The Troops were four points behind the Kingston Frontenacs, who were awarded the eighth and last conference playoff berth in a tiebreaker over the Niagara IceDogs, when the season was stopped. The Canadian Hockey League, which embraces the OHL, Quebec Major Junior Hockey League and Western Hockey League, announced Monday that playoffs and the Memorial Cup championship tournament were cancelled.
“We got valuable experience making a playoff push and playing meaningful hockey down the stretch,” noted Oulahen. “We believe that, if we were able to continue the season, we might still be playing at this point in time. We want the guys to remember the feeling of confidence, and they understand the type of team we became at the end.”
Said Dennis: “We really got to see a lot from the assistant coaches. Ryan was able to manage the guys and give them opportunities to show what they can do. This group really works well together.”
Oulahen, 52-78-13 in two-plus seasons with Flint, said he learned a lot.

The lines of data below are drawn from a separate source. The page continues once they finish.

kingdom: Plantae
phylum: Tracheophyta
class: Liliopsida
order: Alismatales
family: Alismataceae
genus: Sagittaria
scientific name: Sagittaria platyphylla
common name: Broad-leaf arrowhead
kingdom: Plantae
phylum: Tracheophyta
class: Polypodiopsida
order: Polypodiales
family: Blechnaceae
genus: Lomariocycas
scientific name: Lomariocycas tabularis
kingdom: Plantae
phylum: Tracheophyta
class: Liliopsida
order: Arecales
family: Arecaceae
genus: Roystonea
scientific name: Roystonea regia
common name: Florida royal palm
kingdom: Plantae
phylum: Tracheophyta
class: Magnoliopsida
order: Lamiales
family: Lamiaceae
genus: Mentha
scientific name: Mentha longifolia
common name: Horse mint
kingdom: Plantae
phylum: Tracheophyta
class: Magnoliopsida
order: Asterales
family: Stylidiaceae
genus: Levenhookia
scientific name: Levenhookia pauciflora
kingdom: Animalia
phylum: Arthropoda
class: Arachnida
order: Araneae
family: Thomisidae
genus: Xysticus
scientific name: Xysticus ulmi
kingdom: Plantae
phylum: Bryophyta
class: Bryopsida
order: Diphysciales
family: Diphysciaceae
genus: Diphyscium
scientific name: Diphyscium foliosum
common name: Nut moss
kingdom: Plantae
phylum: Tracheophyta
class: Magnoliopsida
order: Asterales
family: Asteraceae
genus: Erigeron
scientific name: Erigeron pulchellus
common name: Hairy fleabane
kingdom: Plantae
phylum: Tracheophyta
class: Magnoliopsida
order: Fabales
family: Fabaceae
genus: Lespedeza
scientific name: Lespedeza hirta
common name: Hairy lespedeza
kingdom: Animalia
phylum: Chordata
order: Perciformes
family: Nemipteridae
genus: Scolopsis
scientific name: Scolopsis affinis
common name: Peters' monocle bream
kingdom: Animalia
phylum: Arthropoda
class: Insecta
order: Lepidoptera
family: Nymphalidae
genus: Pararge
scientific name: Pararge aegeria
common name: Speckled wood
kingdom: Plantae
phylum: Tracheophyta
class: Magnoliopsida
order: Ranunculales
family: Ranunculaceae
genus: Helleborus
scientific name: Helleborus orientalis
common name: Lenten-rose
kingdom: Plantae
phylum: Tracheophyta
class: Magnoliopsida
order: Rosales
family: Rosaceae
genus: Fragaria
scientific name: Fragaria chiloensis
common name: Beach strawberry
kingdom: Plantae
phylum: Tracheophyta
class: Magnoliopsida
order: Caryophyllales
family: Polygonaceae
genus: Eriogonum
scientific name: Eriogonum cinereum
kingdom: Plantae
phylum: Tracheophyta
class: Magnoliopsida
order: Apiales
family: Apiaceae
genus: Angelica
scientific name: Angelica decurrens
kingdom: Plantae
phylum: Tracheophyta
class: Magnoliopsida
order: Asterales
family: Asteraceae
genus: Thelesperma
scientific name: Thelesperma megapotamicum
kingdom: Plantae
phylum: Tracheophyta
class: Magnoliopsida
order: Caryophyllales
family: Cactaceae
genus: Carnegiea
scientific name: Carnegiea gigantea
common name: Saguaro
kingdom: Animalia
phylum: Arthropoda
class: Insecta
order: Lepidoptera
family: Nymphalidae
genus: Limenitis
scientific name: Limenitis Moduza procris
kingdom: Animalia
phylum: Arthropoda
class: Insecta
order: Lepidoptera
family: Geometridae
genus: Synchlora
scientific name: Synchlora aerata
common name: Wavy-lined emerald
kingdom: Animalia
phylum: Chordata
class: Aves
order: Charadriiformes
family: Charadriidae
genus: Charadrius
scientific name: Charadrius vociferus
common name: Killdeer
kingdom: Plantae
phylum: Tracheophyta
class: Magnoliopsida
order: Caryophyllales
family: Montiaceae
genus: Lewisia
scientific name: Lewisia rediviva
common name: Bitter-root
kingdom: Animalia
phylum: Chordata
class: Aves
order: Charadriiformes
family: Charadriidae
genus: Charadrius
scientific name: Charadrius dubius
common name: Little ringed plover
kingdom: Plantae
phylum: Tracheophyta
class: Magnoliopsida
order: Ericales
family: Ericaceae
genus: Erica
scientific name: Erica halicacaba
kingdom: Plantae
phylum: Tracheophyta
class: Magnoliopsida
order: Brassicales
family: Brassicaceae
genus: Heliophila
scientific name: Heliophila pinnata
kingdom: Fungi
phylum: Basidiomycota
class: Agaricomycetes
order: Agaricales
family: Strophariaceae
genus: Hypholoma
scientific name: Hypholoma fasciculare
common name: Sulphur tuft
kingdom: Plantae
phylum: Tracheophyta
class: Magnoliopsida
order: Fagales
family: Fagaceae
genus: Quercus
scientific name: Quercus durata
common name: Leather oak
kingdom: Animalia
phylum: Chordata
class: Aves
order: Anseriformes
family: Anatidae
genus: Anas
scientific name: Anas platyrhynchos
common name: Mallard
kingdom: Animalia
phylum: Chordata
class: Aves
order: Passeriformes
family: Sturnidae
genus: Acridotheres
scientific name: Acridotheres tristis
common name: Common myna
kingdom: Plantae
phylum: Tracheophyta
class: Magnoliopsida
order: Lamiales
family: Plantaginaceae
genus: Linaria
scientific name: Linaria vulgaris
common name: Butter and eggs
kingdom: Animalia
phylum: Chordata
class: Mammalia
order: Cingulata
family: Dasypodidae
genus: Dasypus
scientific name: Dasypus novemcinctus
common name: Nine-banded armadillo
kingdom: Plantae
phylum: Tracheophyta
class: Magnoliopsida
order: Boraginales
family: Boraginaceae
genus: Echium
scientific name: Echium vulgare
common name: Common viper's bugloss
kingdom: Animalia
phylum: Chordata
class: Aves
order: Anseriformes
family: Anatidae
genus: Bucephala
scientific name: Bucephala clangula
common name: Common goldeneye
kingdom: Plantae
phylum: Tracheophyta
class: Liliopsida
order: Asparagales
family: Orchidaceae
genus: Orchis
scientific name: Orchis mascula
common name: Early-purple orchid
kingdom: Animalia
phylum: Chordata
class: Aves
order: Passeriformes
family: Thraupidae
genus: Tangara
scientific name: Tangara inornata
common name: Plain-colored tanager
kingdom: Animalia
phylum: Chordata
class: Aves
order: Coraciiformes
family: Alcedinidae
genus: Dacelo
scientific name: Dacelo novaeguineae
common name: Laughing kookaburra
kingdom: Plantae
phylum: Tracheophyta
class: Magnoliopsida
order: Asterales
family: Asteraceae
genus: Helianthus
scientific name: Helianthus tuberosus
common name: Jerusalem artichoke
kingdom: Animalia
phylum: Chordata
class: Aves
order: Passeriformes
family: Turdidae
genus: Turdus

“It’s all about learning, whether you’re a player or coach. We’re learning every day. I’m thankful for the opportunity I had in Flint to be able to go there and try to do different things and become a better coach. The biggest thing I learned there was patience, to be more even-keeled and deal with the ups and downs. I’m better for it today. I can return to the Battalion as a much improved coach.”